Munich 1 or 2 discs?

I just bought Munich and after reading the back cover it says it is 164 minutes. Should I backup it up onto 1 or 2 discs? I’ll be doing movie only with Anydvd and Clonedvd2.

If you want to do no compression, the best solutions are two:

  1. burn on two single layer discs, or
  2. burn on a dual layer disc.

I suggest you to do a simple test: Load the movie on clonedvd and do the extreme compression required to fill on a single layer disc.

Then burn resulting files on a rewritable media, and watch result on your TV. If you see that quality is good, then burn a definitive copy on a normal disc.

Obviously, your standalone must be able to read rewritable media.

If results are not good, then split the movie and burn each part on a separate disc.

@ taylor30,

Depending on the particular viewing hardware (Television) used any more than 80% CloneDVD transcoding compression will be noticeable.

Best Regards,
bjkg

The compression is 59%

Some TV don’t show many differences, and a not picky eye don’t note subtile differences.

Do a test and decide by yourself if quality drop is too much for your TV/eyes. There is a lot of subjectivity in this stuff. Some people see details that other don’t note at all.

There’s no simple answer to your question. It depends on the size and quality of the TV, the quality of the DVD player, and how picky you are about quality. If you have a fairly small TV you might not notice a significant difference from the original. However, at 40% compression I would suggest using DVDShrink with Deep Analysis and Maximum Smoothness.

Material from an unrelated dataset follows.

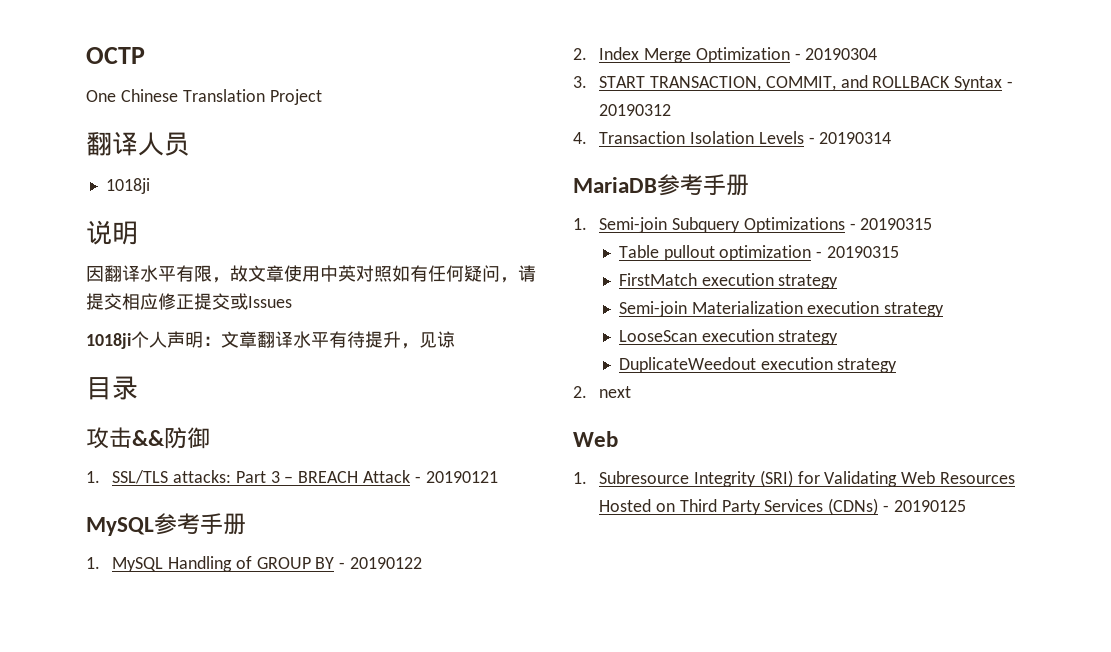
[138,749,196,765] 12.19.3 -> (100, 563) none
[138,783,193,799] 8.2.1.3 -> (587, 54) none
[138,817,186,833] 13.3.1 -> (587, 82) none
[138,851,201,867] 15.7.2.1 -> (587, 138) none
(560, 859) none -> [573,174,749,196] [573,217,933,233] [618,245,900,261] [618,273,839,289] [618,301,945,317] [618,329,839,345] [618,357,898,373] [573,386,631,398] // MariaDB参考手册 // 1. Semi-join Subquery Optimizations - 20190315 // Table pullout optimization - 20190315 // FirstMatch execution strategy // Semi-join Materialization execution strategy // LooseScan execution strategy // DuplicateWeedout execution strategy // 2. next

It will produce results better than CloneDVD2. You can run it through CloneDVD2 first in DVD+/-R DL mode to remove any extras, trailers, and studio logos so you maximize the available space.

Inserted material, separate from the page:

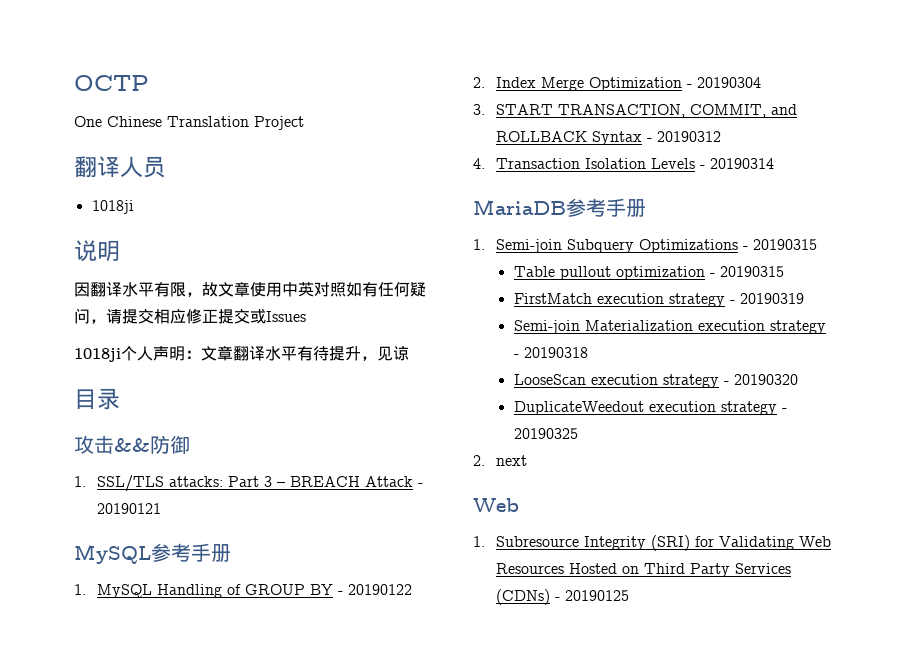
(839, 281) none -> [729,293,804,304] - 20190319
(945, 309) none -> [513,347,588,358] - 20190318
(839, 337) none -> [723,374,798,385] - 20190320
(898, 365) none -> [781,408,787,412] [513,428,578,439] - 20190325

I backed up Battlestar Galactica Season 1 and 2.0 using DVDShrink with Deep Analysis and Maximum Smoothness AEC. While there was definite detail loss and a lot of grain/spotting when viewed on my LCD monitor, I didn’t notice much of a difference on my 27" TV. There was a slight loss of detail but I couldn’t tell that there was any more grain.

To give you a point of reference, a movie at 40-45% compression (which is very severe) in DVD Shrink will provide quality which exceeds that of a divx rip of a movie on 2 CDs (1400 MB) in terms of quality and detail. If you don’t mind the quality of such a divx rip, or have ever viewed on one your TV and found it acceptable, you shouldn’t have a problem with DVDShrink or CloneDVD2 at high compression.

BTW, when I say 40% compression, I mean you’re compressing the DVD to 60% of the original size.

taylor30, did you burn a rewritable with the 59% version? How did it look on your TV?

Just thought I’d chime in here since I backed this up awhile ago using DvdReMake Pro, DVD-Rebuilder & Cinema Craft Encoder SP. The disc right off the bat has a considerable amount of grain added to the video, I for one don’t remember viewing it this way when I saw it in theaters but I guess this effect is added to all Spielberg films after Minority Report. It’s a pretty long movie to begin with so you’ll get an average bitrate 3205 Kbps, should you decide movie and menus as well as keeping the ENG 5.1 track. On CRTs the film looks fine to my eyes as in certain scenes it appears to be soft due to the hue used in the film during daylight scenes but once you place this disc on a 52" HDTV DLP then you’ll notice where the faults in the source (DVD9) and compressed DVD5 disc. If your TV set is smaller than 36" then go on right ahead and compress the disc to a single layer DVD, it won’t look bad but then again the disc doesn’t look that great to begin with. :confused: Just be sure to remove the extras, such as introduction by director, French 5.1 & descriptive video service 2.0.

I have this dvd so I did a “quick” test.
Given the amount of additional compression needed to fit it on a single layer dvd media, I did not even bother trying CloneDVD2.
However, if I select only the movie title along with only the english DD5.1 soundtrack and english subtitles in DVDShrink/Re-Author mode, run deep analysis and then encode it and burn from those files - the resulting dvd is quite good. DVDShrink will crank for a while, but the transcoding results are well worth it.